Written task:
Whether an entry is long or short, retype it exactly.

[Version difference data]

════════════════════

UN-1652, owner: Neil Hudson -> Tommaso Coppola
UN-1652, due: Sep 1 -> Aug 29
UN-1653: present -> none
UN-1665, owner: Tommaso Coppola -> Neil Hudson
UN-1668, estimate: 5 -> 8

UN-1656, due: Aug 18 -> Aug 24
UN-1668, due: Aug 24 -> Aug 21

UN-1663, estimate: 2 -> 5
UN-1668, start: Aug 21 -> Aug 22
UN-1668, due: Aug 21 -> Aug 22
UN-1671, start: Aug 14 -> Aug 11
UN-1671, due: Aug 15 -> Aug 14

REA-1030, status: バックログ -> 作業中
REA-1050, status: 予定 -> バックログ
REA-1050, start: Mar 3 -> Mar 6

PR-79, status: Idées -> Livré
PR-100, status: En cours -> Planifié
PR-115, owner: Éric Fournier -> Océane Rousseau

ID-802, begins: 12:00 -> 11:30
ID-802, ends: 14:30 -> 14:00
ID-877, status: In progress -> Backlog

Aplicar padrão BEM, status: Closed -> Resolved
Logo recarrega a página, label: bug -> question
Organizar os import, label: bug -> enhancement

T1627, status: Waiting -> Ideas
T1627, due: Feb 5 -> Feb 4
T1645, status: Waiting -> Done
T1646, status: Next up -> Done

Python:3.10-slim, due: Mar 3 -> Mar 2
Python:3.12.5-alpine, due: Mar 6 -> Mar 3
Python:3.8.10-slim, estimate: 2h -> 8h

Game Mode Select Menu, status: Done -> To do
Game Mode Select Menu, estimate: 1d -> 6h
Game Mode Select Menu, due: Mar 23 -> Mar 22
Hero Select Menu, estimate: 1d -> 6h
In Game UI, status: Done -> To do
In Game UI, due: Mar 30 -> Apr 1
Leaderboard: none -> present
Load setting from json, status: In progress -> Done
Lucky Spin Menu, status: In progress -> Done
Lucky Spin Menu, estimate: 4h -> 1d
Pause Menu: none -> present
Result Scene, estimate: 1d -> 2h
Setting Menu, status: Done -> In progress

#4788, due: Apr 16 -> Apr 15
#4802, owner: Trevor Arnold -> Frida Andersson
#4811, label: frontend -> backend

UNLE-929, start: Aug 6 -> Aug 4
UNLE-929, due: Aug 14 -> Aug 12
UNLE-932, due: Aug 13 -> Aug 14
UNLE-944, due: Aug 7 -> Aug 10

════════════════════

Expected answer:
UN-1652, owner: Neil Hudson -> Tommaso Coppola
UN-1652, due: Sep 1 -> Aug 29
UN-1653: present -> none
UN-1665, owner: Tommaso Coppola -> Neil Hudson
UN-1668, estimate: 5 -> 8

UN-1656, due: Aug 18 -> Aug 24
UN-1668, due: Aug 24 -> Aug 21

UN-1663, estimate: 2 -> 5
UN-1668, start: Aug 21 -> Aug 22
UN-1668, due: Aug 21 -> Aug 22
UN-1671, start: Aug 14 -> Aug 11
UN-1671, due: Aug 15 -> Aug 14

REA-1030, status: バックログ -> 作業中
REA-1050, status: 予定 -> バックログ
REA-1050, start: Mar 3 -> Mar 6

PR-79, status: Idées -> Livré
PR-100, status: En cours -> Planifié
PR-115, owner: Éric Fournier -> Océane Rousseau

ID-802, begins: 12:00 -> 11:30
ID-802, ends: 14:30 -> 14:00
ID-877, status: In progress -> Backlog

Aplicar padrão BEM, status: Closed -> Resolved
Logo recarrega a página, label: bug -> question
Organizar os import, label: bug -> enhancement

T1627, status: Waiting -> Ideas
T1627, due: Feb 5 -> Feb 4
T1645, status: Waiting -> Done
T1646, status: Next up -> Done

Python:3.10-slim, due: Mar 3 -> Mar 2
Python:3.12.5-alpine, due: Mar 6 -> Mar 3
Python:3.8.10-slim, estimate: 2h -> 8h

Game Mode Select Menu, status: Done -> To do
Game Mode Select Menu, estimate: 1d -> 6h
Game Mode Select Menu, due: Mar 23 -> Mar 22
Hero Select Menu, estimate: 1d -> 6h
In Game UI, status: Done -> To do
In Game UI, due: Mar 30 -> Apr 1
Leaderboard: none -> present
Load setting from json, status: In progress -> Done
Lucky Spin Menu, status: In progress -> Done
Lucky Spin Menu, estimate: 4h -> 1d
Pause Menu: none -> present
Result Scene, estimate: 1d -> 2h
Setting Menu, status: Done -> In progress

#4788, due: Apr 16 -> Apr 15
#4802, owner: Trevor Arnold -> Frida Andersson
#4811, label: frontend -> backend

UNLE-929, start: Aug 6 -> Aug 4
UNLE-929, due: Aug 14 -> Aug 12
UNLE-932, due: Aug 13 -> Aug 14
UNLE-944, due: Aug 7 -> Aug 10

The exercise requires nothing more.